— Start —
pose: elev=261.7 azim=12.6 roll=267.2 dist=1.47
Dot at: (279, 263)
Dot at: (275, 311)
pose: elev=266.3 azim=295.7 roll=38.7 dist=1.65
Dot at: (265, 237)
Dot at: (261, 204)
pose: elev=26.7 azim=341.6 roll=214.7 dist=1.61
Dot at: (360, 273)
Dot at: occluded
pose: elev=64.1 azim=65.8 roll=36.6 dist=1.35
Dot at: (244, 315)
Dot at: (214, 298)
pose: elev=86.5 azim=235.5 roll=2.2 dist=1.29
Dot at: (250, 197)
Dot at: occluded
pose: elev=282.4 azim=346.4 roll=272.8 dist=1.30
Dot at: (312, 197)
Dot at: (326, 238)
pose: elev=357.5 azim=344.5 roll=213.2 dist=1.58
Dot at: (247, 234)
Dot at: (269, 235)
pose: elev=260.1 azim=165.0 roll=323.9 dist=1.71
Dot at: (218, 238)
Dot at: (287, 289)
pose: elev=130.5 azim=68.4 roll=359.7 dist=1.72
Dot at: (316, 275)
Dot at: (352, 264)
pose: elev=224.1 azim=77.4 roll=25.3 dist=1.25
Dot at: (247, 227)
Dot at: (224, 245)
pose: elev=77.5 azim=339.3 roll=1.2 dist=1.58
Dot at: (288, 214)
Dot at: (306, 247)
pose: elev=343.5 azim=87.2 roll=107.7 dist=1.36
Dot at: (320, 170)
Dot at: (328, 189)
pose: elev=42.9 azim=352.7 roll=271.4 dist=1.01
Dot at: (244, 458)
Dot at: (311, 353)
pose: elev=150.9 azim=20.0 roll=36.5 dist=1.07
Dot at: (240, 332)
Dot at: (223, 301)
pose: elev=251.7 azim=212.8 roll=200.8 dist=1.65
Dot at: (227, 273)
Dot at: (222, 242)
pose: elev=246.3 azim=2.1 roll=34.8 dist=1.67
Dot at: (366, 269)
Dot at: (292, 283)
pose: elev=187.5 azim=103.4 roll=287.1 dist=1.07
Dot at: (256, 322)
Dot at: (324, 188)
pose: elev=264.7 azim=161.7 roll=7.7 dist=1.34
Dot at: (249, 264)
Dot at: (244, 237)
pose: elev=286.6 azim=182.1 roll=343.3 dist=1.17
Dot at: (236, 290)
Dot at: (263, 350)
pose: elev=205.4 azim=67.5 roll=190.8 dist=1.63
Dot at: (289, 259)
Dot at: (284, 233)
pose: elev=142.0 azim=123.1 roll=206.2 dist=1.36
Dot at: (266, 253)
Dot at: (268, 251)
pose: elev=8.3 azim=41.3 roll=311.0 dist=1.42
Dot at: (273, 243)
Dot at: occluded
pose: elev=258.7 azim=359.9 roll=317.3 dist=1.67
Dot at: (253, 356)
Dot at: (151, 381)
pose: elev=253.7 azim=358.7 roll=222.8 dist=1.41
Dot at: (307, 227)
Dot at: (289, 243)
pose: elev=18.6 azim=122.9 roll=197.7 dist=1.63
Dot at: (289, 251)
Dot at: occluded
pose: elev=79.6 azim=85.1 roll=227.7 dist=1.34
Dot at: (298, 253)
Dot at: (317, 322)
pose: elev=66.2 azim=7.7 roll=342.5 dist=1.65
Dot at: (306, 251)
— End —
▶ [Work to complete]: Recast every line of the entries above as a Markdown table with two columns, n for the row number and Line for the text of that line, leaving out any blank lines.

▶ [The solution]:
| n | Line |
|---|---|
| 1 | pose: elev=261.7 azim=12.6 roll=267.2 dist=1.47 |
| 2 | Dot at: (279, 263) |
| 3 | Dot at: (275, 311) |
| 4 | pose: elev=266.3 azim=295.7 roll=38.7 dist=1.65 |
| 5 | Dot at: (265, 237) |
| 6 | Dot at: (261, 204) |
| 7 | pose: elev=26.7 azim=341.6 roll=214.7 dist=1.61 |
| 8 | Dot at: (360, 273) |
| 9 | Dot at: occluded |
| 10 | pose: elev=64.1 azim=65.8 roll=36.6 dist=1.35 |
| 11 | Dot at: (244, 315) |
| 12 | Dot at: (214, 298) |
| 13 | pose: elev=86.5 azim=235.5 roll=2.2 dist=1.29 |
| 14 | Dot at: (250, 197) |
| 15 | Dot at: occluded |
| 16 | pose: elev=282.4 azim=346.4 roll=272.8 dist=1.30 |
| 17 | Dot at: (312, 197) |
| 18 | Dot at: (326, 238) |
| 19 | pose: elev=357.5 azim=344.5 roll=213.2 dist=1.58 |
| 20 | Dot at: (247, 234) |
| 21 | Dot at: (269, 235) |
| 22 | pose: elev=260.1 azim=165.0 roll=323.9 dist=1.71 |
| 23 | Dot at: (218, 238) |
| 24 | Dot at: (287, 289) |
| 25 | pose: elev=130.5 azim=68.4 roll=359.7 dist=1.72 |
| 26 | Dot at: (316, 275) |
| 27 | Dot at: (352, 264) |
| 28 | pose: elev=224.1 azim=77.4 roll=25.3 dist=1.25 |
| 29 | Dot at: (247, 227) |
| 30 | Dot at: (224, 245) |
| 31 | pose: elev=77.5 azim=339.3 roll=1.2 dist=1.58 |
| 32 | Dot at: (288, 214) |
| 33 | Dot at: (306, 247) |
| 34 | pose: elev=343.5 azim=87.2 roll=107.7 dist=1.36 |
| 35 | Dot at: (320, 170) |
| 36 | Dot at: (328, 189) |
| 37 | pose: elev=42.9 azim=352.7 roll=271.4 dist=1.01 |
| 38 | Dot at: (244, 458) |
| 39 | Dot at: (311, 353) |
| 40 | pose: elev=150.9 azim=20.0 roll=36.5 dist=1.07 |
| 41 | Dot at: (240, 332) |
| 42 | Dot at: (223, 301) |
| 43 | pose: elev=251.7 azim=212.8 roll=200.8 dist=1.65 |
| 44 | Dot at: (227, 273) |
| 45 | Dot at: (222, 242) |
| 46 | pose: elev=246.3 azim=2.1 roll=34.8 dist=1.67 |
| 47 | Dot at: (366, 269) |
| 48 | Dot at: (292, 283) |
| 49 | pose: elev=187.5 azim=103.4 roll=287.1 dist=1.07 |
| 50 | Dot at: (256, 322) |
| 51 | Dot at: (324, 188) |
| 52 | pose: elev=264.7 azim=161.7 roll=7.7 dist=1.34 |
| 53 | Dot at: (249, 264) |
| 54 | Dot at: (244, 237) |
| 55 | pose: elev=286.6 azim=182.1 roll=343.3 dist=1.17 |
| 56 | Dot at: (236, 290) |
| 57 | Dot at: (263, 350) |
| 58 | pose: elev=205.4 azim=67.5 roll=190.8 dist=1.63 |
| 59 | Dot at: (289, 259) |
| 60 | Dot at: (284, 233) |
| 61 | pose: elev=142.0 azim=123.1 roll=206.2 dist=1.36 |
| 62 | Dot at: (266, 253) |
| 63 | Dot at: (268, 251) |
| 64 | pose: elev=8.3 azim=41.3 roll=311.0 dist=1.42 |
| 65 | Dot at: (273, 243) |
| 66 | Dot at: occluded |
| 67 | pose: elev=258.7 azim=359.9 roll=317.3 dist=1.67 |
| 68 | Dot at: (253, 356) |
| 69 | Dot at: (151, 381) |
| 70 | pose: elev=253.7 azim=358.7 roll=222.8 dist=1.41 |
| 71 | Dot at: (307, 227) |
| 72 | Dot at: (289, 243) |
| 73 | pose: elev=18.6 azim=122.9 roll=197.7 dist=1.63 |
| 74 | Dot at: (289, 251) |
| 75 | Dot at: occluded |
| 76 | pose: elev=79.6 azim=85.1 roll=227.7 dist=1.34 |
| 77 | Dot at: (298, 253) |
| 78 | Dot at: (317, 322) |
| 79 | pose: elev=66.2 azim=7.7 roll=342.5 dist=1.65 |
| 80 | Dot at: (306, 251) |